Sermon 3/25/07
The Journey, The Passion: Cost - John 12:1-8
(view lectionary notes for this text)
I can hardly believe it, but today is the last Sunday in Lent before Holy Week begins. Next week we celebrate Palm/Passion Sunday, and then spend the week remembering the events in Jesus’ life that led him from being celebrated and praised by the crowds to be being jeered as he suffered and died. And then, just two weeks from today, we celebrate Easter. How can we be here already? At least from my perspective, this journey of Lent has gone so quickly. When we began this season, we started by talking about our brokenness, and bringing our brokenness as an offering to God. We talked about remembering who we are and what we are called to do. We talked about what it means to be nourished, and what it is that is truly that truly satisfies our hungry hearts. And last week we talked about what it means to be home, always welcome home with God. Today, before we step into Holy Week and the frantic pace of the last leg between here and Easter, it’s time to stop and consider one more aspect of our journey: cost. What is the cost of this journey that we’re on, and are we willing to bear the cost? Pay the price?

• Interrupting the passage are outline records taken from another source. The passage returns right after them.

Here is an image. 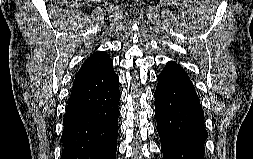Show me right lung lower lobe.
Listing matches in <instances>:
<instances>
[{"label":"right lung lower lobe","instance_id":"obj_1","mask_svg":"<svg viewBox=\"0 0 253 159\" xmlns=\"http://www.w3.org/2000/svg\"><path fill=\"white\" fill-rule=\"evenodd\" d=\"M118 83L113 62L73 83L63 119L61 159H116Z\"/></svg>","mask_w":253,"mask_h":159}]
</instances>
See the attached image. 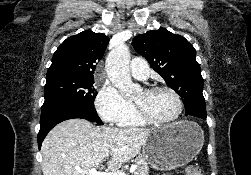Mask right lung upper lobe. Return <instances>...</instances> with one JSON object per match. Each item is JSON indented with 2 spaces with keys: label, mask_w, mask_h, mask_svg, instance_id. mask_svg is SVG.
<instances>
[{
  "label": "right lung upper lobe",
  "mask_w": 251,
  "mask_h": 175,
  "mask_svg": "<svg viewBox=\"0 0 251 175\" xmlns=\"http://www.w3.org/2000/svg\"><path fill=\"white\" fill-rule=\"evenodd\" d=\"M108 43L105 34L91 30L67 38L55 51L47 77L94 79L96 64L103 57Z\"/></svg>",
  "instance_id": "obj_1"
}]
</instances>
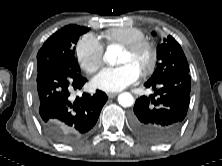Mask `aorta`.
<instances>
[{"instance_id": "aorta-1", "label": "aorta", "mask_w": 222, "mask_h": 166, "mask_svg": "<svg viewBox=\"0 0 222 166\" xmlns=\"http://www.w3.org/2000/svg\"><path fill=\"white\" fill-rule=\"evenodd\" d=\"M119 52L116 46L108 47L104 54V60L111 65L116 64ZM118 102L123 107H130L134 103V98L129 92H124L118 96Z\"/></svg>"}]
</instances>
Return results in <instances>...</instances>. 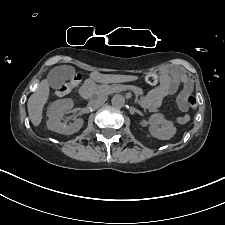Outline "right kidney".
I'll return each instance as SVG.
<instances>
[{"mask_svg": "<svg viewBox=\"0 0 225 225\" xmlns=\"http://www.w3.org/2000/svg\"><path fill=\"white\" fill-rule=\"evenodd\" d=\"M73 105L74 103L72 99H61L53 102L47 111L48 129L59 134L65 135H70L75 132H78L84 124L83 119H76L73 123H70L69 125L61 122L64 114L69 112L73 108Z\"/></svg>", "mask_w": 225, "mask_h": 225, "instance_id": "ca27d5eb", "label": "right kidney"}]
</instances>
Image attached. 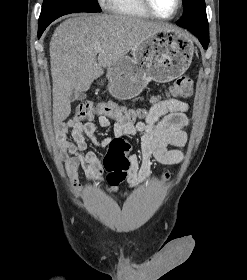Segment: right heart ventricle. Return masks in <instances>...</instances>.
<instances>
[{
    "mask_svg": "<svg viewBox=\"0 0 247 280\" xmlns=\"http://www.w3.org/2000/svg\"><path fill=\"white\" fill-rule=\"evenodd\" d=\"M110 12L116 15L149 18V13L143 7L141 0H106Z\"/></svg>",
    "mask_w": 247,
    "mask_h": 280,
    "instance_id": "e07e8e85",
    "label": "right heart ventricle"
}]
</instances>
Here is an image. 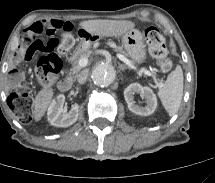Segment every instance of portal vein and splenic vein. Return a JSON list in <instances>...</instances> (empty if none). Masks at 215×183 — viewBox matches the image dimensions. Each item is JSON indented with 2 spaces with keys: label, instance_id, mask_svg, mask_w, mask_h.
<instances>
[{
  "label": "portal vein and splenic vein",
  "instance_id": "obj_1",
  "mask_svg": "<svg viewBox=\"0 0 215 183\" xmlns=\"http://www.w3.org/2000/svg\"><path fill=\"white\" fill-rule=\"evenodd\" d=\"M117 57H118L121 61H123L124 63H126L127 65H129L130 67L133 68V66L131 65V62H130L125 56H123L122 54H117ZM87 64H88V58H81V59L79 60V65H80L82 68H83V67H86ZM144 73H145L146 75L152 76L153 78L156 79V75H155L154 73H152V72H150V71H144ZM161 85H162V84L160 83V86H161Z\"/></svg>",
  "mask_w": 215,
  "mask_h": 183
}]
</instances>
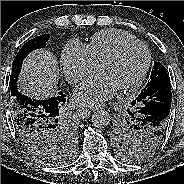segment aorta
Masks as SVG:
<instances>
[{"mask_svg":"<svg viewBox=\"0 0 184 184\" xmlns=\"http://www.w3.org/2000/svg\"><path fill=\"white\" fill-rule=\"evenodd\" d=\"M92 123L97 128H104L110 123V115L105 110H98L92 114Z\"/></svg>","mask_w":184,"mask_h":184,"instance_id":"aorta-1","label":"aorta"}]
</instances>
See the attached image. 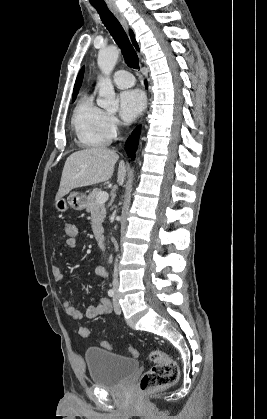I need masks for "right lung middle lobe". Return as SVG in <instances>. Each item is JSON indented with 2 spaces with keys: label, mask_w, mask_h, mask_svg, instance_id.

What things cost is actually at the center of our gospel lesson today, as we read of Mary of Bethany anointing Jesus’ feet with expensive perfume. This story of Jesus being anointed appears in all four gospels in some form, though there are differences in all the tellings of it. In Mark and in Matthew, Jesus is said to be dining at the home of Simon the leper when an unidentified woman anoints his head. All the disciples in Matthew’s account, and just ‘some’ who were there in Mark’s telling complain about her extravagant actions. In Luke’s account, Jesus is eating with Pharisees, when a woman called ‘a sinner’ comes into the house and weeping, wipes his feet with her tears and dries them with her hair. There is no mention in Luke of the cost of the ointment the woman uses, and Jesus responds to criticism from the Pharisees with a parable about hospitality and forgiveness.
But here in John’s gospel, in the version of the story we study today, we find some different, interesting details. Here, we read that Jesus is visiting with Lazarus in Bethany just before the Passover, just before Jesus entered triumphantly into Jerusalem. In other words, this occurs on the brink of what we have come to call Holy Week, just where we are now. Lazarus has already been raised by Jesus from the dead – just raised, in fact, in the previous chapter of John’s gospel. John clearly shows Lazarus and his sisters Mary and Martha as people with whom Jesus is very close. They are dear friends. Martha is preparing dinner, and while Jesus and Lazarus talk, Mary takes a pound of costly perfume made of pure nard, and anoints Jesus’ feet. She wipes them with her hair, and we read that the whole house was filled with the fragrance of the perfume. In John’s account, it is Judas who raises a fuss. We’re told that this is because he was the treasurer of the disciples, and was looking to steal money from their common purse. He criticizes Mary’s actions – “why was this perfume not sold for three hundred denarii and the money given to the poor?” Jesus answers: “Leave her alone. She bought it for the day of my burial. You always have the poor with you, but you do not always have me.”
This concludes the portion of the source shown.